Work order >>
Print every record exactly, but leave out the pictures.

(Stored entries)
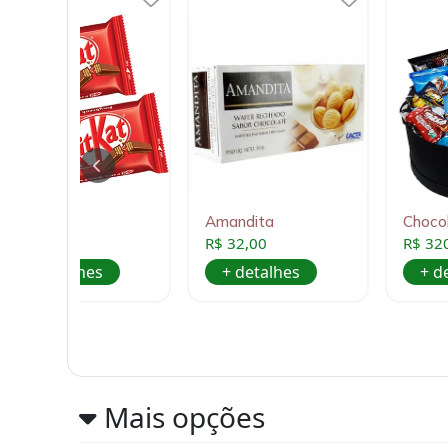
2 Kit Kat
Amandita
Choc
R$ 22,00
R$ 32,00
R$ 32
+ detalhes
+ detalhes
+ d
Mais opções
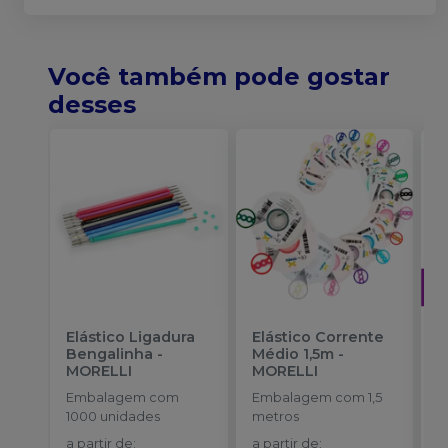
Você também pode gostar
desses
Elástico Ligadura
Elástico Corrente
A
Bengalinha
-
Médio 1,5m
-
O
MORELLI
MORELLI
T
-
Embalagem com
Embalagem com 1,5
E
1000 unidades
metros
S
a partir de
:
a partir de
:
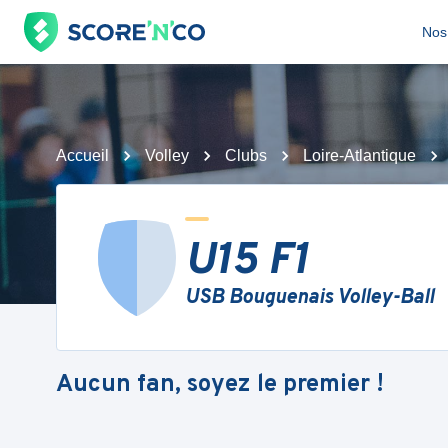
Nos 
Accueil
Volley
Clubs
Loire-Atlantique
U15 F1
USB Bouguenais Volley-Ball
Aucun fan, soyez le premier !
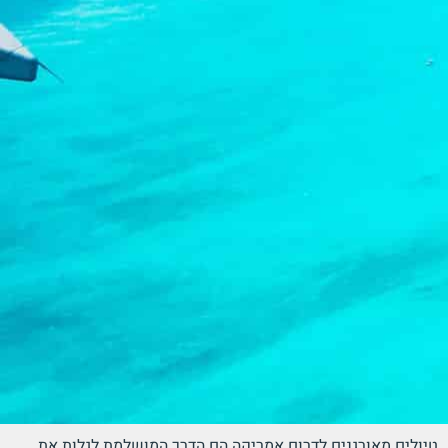
טיולים מאורגנים לדרום אמריקה הם הדרך המושלמת לגלות את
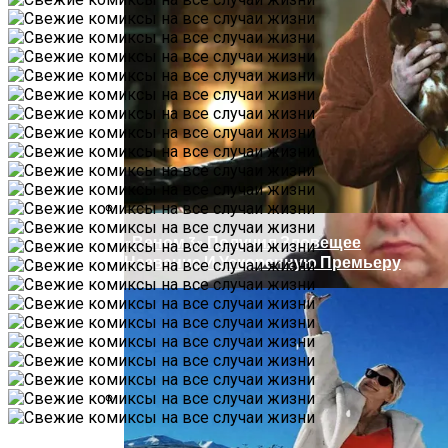
Под Киевом Мотоцикл Влетел В
Легковушку: Двое Погибших
«Веном 3» Получил Зловещее
Название И Ускоренную Премьеру
Прокурор Хмельницкой Области Умер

Solved problem >>
2 Kit Kat
Amandita
Choc
R$ 22,00
R$ 32,00
R$ 32
+ detalhes
+ detalhes
+ d
Mais opções
Você também pode gostar
desses
Elástico Ligadura
Elástico Corrente
A
Bengalinha
-
Médio 1,5m
-
O
MORELLI
MORELLI
T
-
Embalagem com
Embalagem com 1,5
E
1000 unidades
metros
S
a partir de
:
a partir de
:
Nos 
Accueil
Volley
Clubs
Loire-Atlantique
U15 F1
USB Bouguenais Volley-Ball
Aucun fan, soyez le premier !
טיולים מאורגנים לדרום אמריקה הם הדרך המושלמת לגלות את
Под Киевом Мотоцикл Влетел В
Легковушку: Двое Погибших
«Веном 3» Получил Зловещее
Название И Ускоренную Премьеру
Прокурор Хмельницкой Области Умер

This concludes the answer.